A reusable template for autonomous software delivery using headless Claude agents. Feed a requirements doc in, review pull requests out. Two human touchpoints.
Using Claude Code as a pair programmer is productive, but the orchestration overhead adds up fast. You write a requirements doc, then spend hours babysitting the implementation: breaking stories, creating issues, assigning work, reviewing diffs, context-switching between "what should we build" and "let me check what the agent just did." The productivity gains get eaten by the management tax.
The question that led to this template: does Claude actually need you sitting there?
It doesn't. Claude runs headless in GitHub Actions runners the same way we've run headless browsers in CI for years. No IDE. No chat window. Just a process that starts, reads an issue, implements a feature, opens a PR, and shuts down. The agent is gone, but the PR is there - with a full conversation log of every decision it made, every file it touched, every test it ran. It's more transparent than most human-written PRs.

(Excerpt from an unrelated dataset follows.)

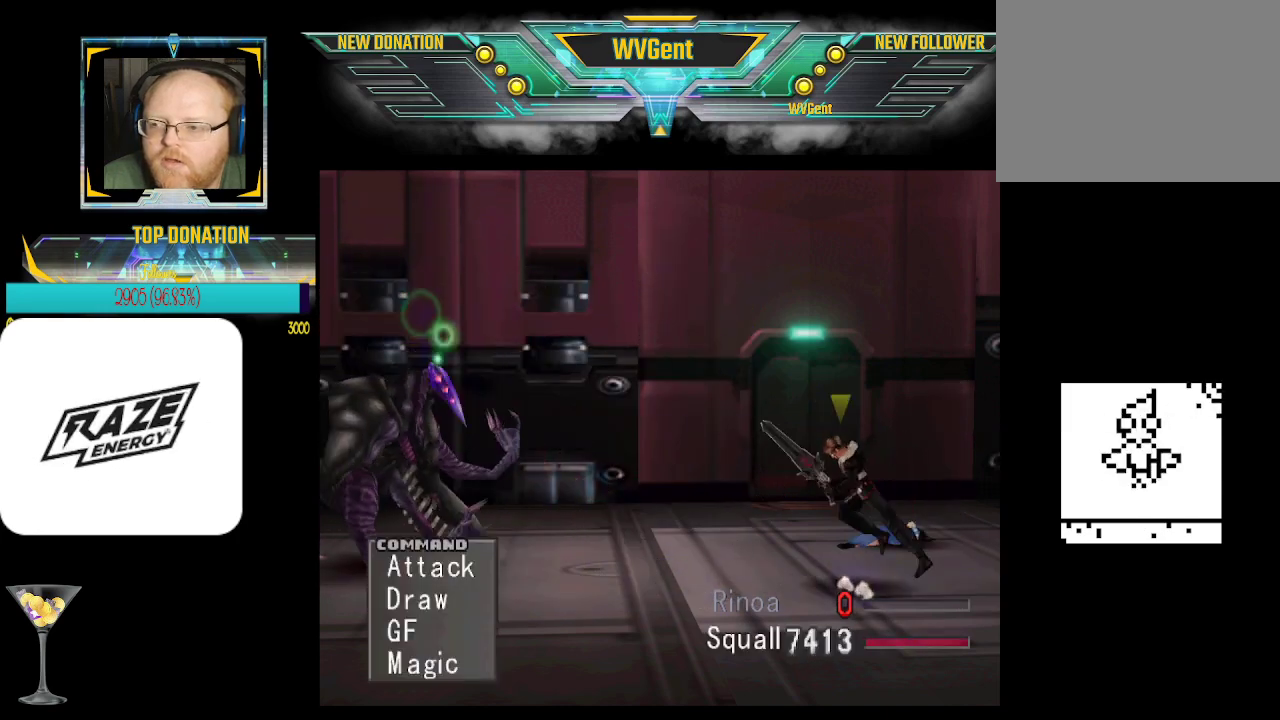
{"buttons": ["CROSS"], "left_stick": "center", "events": []}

This template contains the complete automation infrastructure - GitHub Actions workflows, Claude Code configuration, Linear integration, and safety hooks - extracted from a production pipeline and stripped of all project-specific code. Fork it, fill in your CLAUDE.md, and you have a working agent pipeline.
.github/workflows/
claude-dev.yml Dev agent: reads GitHub Issue, implements, opens PR
claude-review.yml Review agent: auto-reviews every PR on open/update
claude-fix.yml Fix agent: reads bot review feedback, pushes fixes (5 iteration cap)
linear-sync.yml Bidirectional Linear <> GitHub sync
.github/ISSUE_TEMPLATE/
story.yml Structured issue template with checkboxes for agent progress tracking
.claude/
settings.json Safety hooks + permission rules
hooks/block-destructive.sh
commands/pipeline.md /pipeline command (requirements doc -> Linear stories -> GitHub Issues)
commands/review.md /review command (3-pass QC review)
agents/security-reviewer.md
.mcp.json Linear MCP server config
CLAUDE.md Project instructions skeleton (fill this in)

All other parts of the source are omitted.